Transcribed & marked up by Einde O’ Callaghan for the Encyclopaedia of Trotskyism On-Line (ETOL).
The Department of Commerce has just released figures on last year’s national income which we may expect Roosevelt to turn to political advantage in his next fireside chat. According to the Department’s calculations, in 1939 total individual incomes came to $69,700,000,000, which is $3,400,000,000 higher than the 1938 total. Onward and upward with the New Deal!
But there is one detail the President won’t dwell on: the fact that dividend payments last year were 15 per cent higher than in 1938, while the amount paid out for wages and salaries increased only 5 per cent.
This means that the capitalist system is more unbalanced than
ever, since wage-earners spend practically all their income, while
investors save up to as much as half their income.

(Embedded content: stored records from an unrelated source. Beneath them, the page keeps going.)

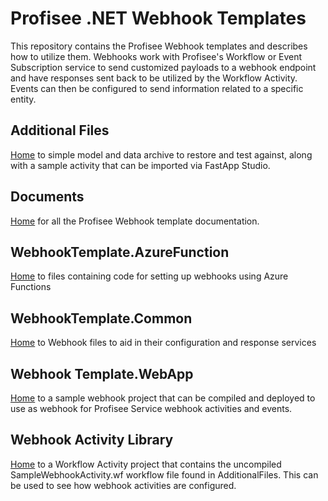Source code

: 
# Profisee .NET Webhook Templates

This repository contains the Profisee Webhook templates and describes how to utilize them. Webhooks work with Profisee's Workflow or Event Subscription service to send customized payloads to a webhook endpoint and have responses sent back to be utilized by the Workflow Activity. Events can then be configured to send information related to a specific entity.

## Additional Files 

[Home](https://github.com/Profisee/webhooktemplate/tree/story/132784/AdditionalFiles) to simple model and data archive to restore and test against, along with a sample activity that can be imported via FastApp Studio.

## Documents 

[Home](https://github.com/Profisee/webhooktemplate/tree/story/132784/Documents) for all the Profisee Webhook template documentation.

## WebhookTemplate.AzureFunction 

[Home](https://github.com/Profisee/webhooktemplate/tree/story/132784/WebhookTemplate.AzureFunction) to files containing code for setting up webhooks using Azure Functions

## WebhookTemplate.Common 

[Home](https://github.com/Profisee/webhooktemplate/tree/story/132784/WebhookTemplate.Common) to Webhook files to aid in their configuration and response services

## Webhook Template.WebApp 

[Home](https://github.com/Profisee/webhooktemplate/tree/story/128376/WebhookTemplate.WebApp) to a sample webhook project that can be compiled and deployed to use as webhook for Profisee Service webhook activities and events.

## Webhook Activity Library 

[Home](https://github.com/Profisee/webhooktemplate/tree/story/128376/WebhookTemplateActivityLibrary) to a Workflow Activity project that contains the uncompiled SampleWebhookActivity.wf workflow file found in AdditionalFiles. This can be used to see how webhook activities are configured.
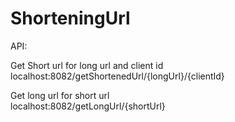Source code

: # ShorteningUrl

API:


Get Short url for long url and client id <br />
localhost:8082/getShortenedUrl/{longUrl}/{clientId}

Get long url for short url <br />
localhost:8082/getLongUrl/{shortUrl}
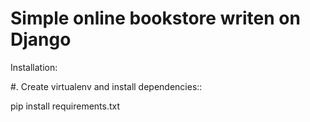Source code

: Simple online bookstore writen on Django
=============================

Installation:

#. Create virtualenv and install dependencies:: 

  pip install requirements.txt

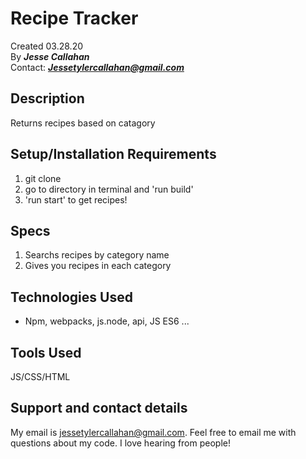 # Recipe Tracker

Created 03.28.20</br>
By _**Jesse Callahan**_</br>
Contact: _**Jessetylercallahan@gmail.com**_</br>

## Description

Returns recipes based on catagory

## Setup/Installation Requirements
1) git clone
2) go to directory in terminal and 'run build'
3) 'run start' to get recipes!

## Specs

1) Searchs recipes by category name
2) Gives you recipes in each category

## Technologies Used
* Npm, webpacks, js.node, api, JS ES6 ...

## Tools Used
JS/CSS/HTML

## Support and contact details

My email is jessetylercallahan@gmail.com. Feel free to email me with questions about my code. I love hearing from people!
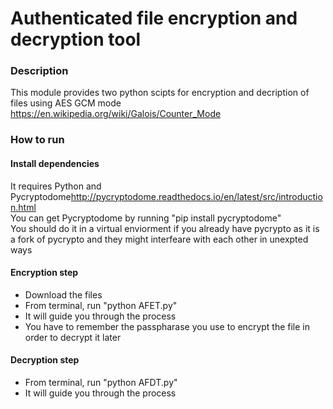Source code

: # Authenticated file encryption and decryption tool
### Description
This module provides two python scipts for encryption and decription of files using AES GCM mode <https://en.wikipedia.org/wiki/Galois/Counter_Mode>  
### How to run
#### Install dependencies
It requires Python and Pycryptodome<http://pycryptodome.readthedocs.io/en/latest/src/introduction.html>  
You can get Pycryptodome by running "pip install pycryptodome"  
You should do it in a virtual enviorment if you already have pycrypto as it is a fork of pycrypto and they might interfeare with each other in unexpted ways
#### Encryption step
* Download the files
* From terminal, run "python AFET.py"
* It will guide you through the process
* You have to remember the passpharase you use to encrypt the file in order to decrypt it later  
#### Decryption step
* From terminal, run "python AFDT.py"
* It will guide you through the process
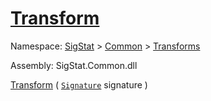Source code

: # [Transform](./Binarization-100663642.md)

Namespace: [SigStat]() > [Common](./../../README.md) > [Transforms](./../README.md)

Assembly: SigStat.Common.dll

[Transform](./Binarization-100663642.md) ( [`Signature`](./../../Signature.md) signature )              
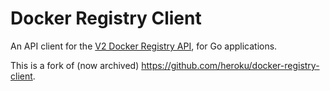 # Docker Registry Client

An API client for the [V2 Docker Registry
API](http://docs.docker.com/registry/spec/api/), for Go applications.

This is a fork of (now archived) https://github.com/heroku/docker-registry-client.

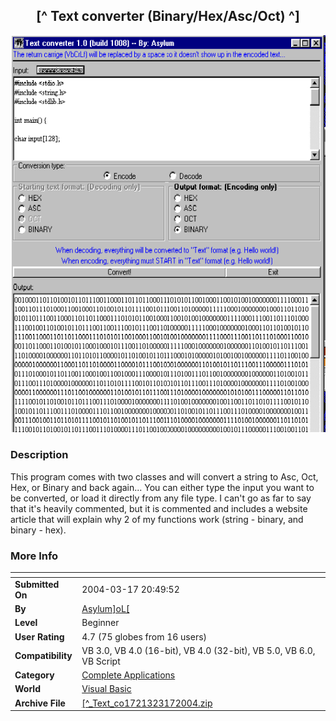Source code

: ﻿<div align="center">

## \[^ Text converter \(Binary/Hex/Asc/Oct\) ^\]

<img src="PIC2004317205610547.gif">
</div>

### Description

This program comes with two classes and will convert a string to Asc, Oct, Hex, or Binary and back again... You can either type the input you want to be converted, or load it directly from any file type. I can't go as far to say that it's heavily commented, but it is commented and includes a website article that will explain why 2 of my functions work (string - binary, and binary - hex).
 
### More Info
 


<span>             |<span>
---                |---
**Submitted On**   |2004-03-17 20:49:52
**By**             |[Asylum\]oL\[](https://github.com/Planet-Source-Code/PSCIndex/blob/master/ByAuthor/asylum-ol.md)
**Level**          |Beginner
**User Rating**    |4.7 (75 globes from 16 users)
**Compatibility**  |VB 3\.0, VB 4\.0 \(16\-bit\), VB 4\.0 \(32\-bit\), VB 5\.0, VB 6\.0, VB Script
**Category**       |[Complete Applications](https://github.com/Planet-Source-Code/PSCIndex/blob/master/ByCategory/complete-applications__1-27.md)
**World**          |[Visual Basic](https://github.com/Planet-Source-Code/PSCIndex/blob/master/ByWorld/visual-basic.md)
**Archive File**   |[\[^\_Text\_co1721323172004\.zip](https://github.com/Planet-Source-Code/asylum-ol-text-converter-binary-hex-asc-oct__1-52444/archive/master.zip)








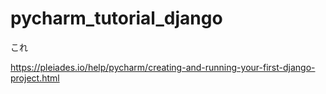 # pycharm_tutorial_django

これ

https://pleiades.io/help/pycharm/creating-and-running-your-first-django-project.html
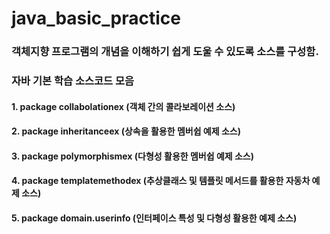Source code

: # java_basic_practice

### 객체지향 프로그램의 개념을 이해하기 쉽게 도울 수 있도록 소스를 구성함.

### 자바 기본 학습 소스코드 모음

#### 1. package collabolationex (객체 간의 콜라보레이션 소스)
#### 2. package inheritanceex (상속을 활용한 멤버쉽 예제 소스)
#### 3. package polymorphismex (다형성 활용한 멤버쉽 예제 소스)
#### 4. package templatemethodex (추상클래스 및 템플릿 메서드를 활용한 자동차 예제 소스)
#### 5. package domain.userinfo (인터페이스 특성 및 다형성 활용한 예제 소스)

There is too much
surplus capital (the result of these savings) already piled up
seeking a profitable outlet for investment. What is necessary for the
system’s health is more markets, that is, more spending. The
dynamics of capitalism, however, make it inevitable that, as the
Structure of American Economy pointed out (p. 91): “As
income expands, both expenditure on consumption and current savings
can be expected to increase, but the increase in the latter will be
likely to be very much more rapid.” The prediction has been
borne out by the figures on 1939 income.
This matter of “over-saving” is the theme of a letter sent me recently from Akron:
“Your two columns on the report of the National Resources Committee were quite favorably received here. I question one statement you make in the January 6 issue. You write of the polarizing tendencies of poverty and wealth, and say: ‘Economically, this is ultimately fatal for a number of reasons, one of them being that the masses spend almost all of their income on consumers’ goods (thus keeping the market humming) while the wealthy spend comparatively little and pile up bigger savings (which can only be used to build more factories, whose products must then still further crowd the market)’”
On this my correspondent comments:
“After the initial splurge of plant expansion following the war, the percentage of savings which went into new plant dwindled and that portion which went into non-productive speculation (and capital export) increased. This trend, of course, has been exaggerated in the past ten years and especially since 1937. The second war may offer the possibility of profitable plant expansion, but this is doubtful. Certainly it will not be in proportion to that of 25 years ago, and it will be confined to semi-heavy and heavy industries.
“A growing, lusty capitalism goes through the process you describe, but not a declining one. I think it would be more correct to say that the enormous capital accumulation, rather than having the domestic effect of increasing technological unemployment primarily, instead is a mainspring in the war machine – seeking new outlets in international spheres.”
I accept the emendation: American capital now presses for investment outside rather than inside the boundaries of the U.S. But I would add an emendation of my own: that there is a third field into which capital has poured with great volume in the last few years: investment in government debt. I have repeatedly noted in this column the huge percentage of banking resources now invested in government notes and bonds. This has implications both as to the war drive and as to the advance of fascism in this country.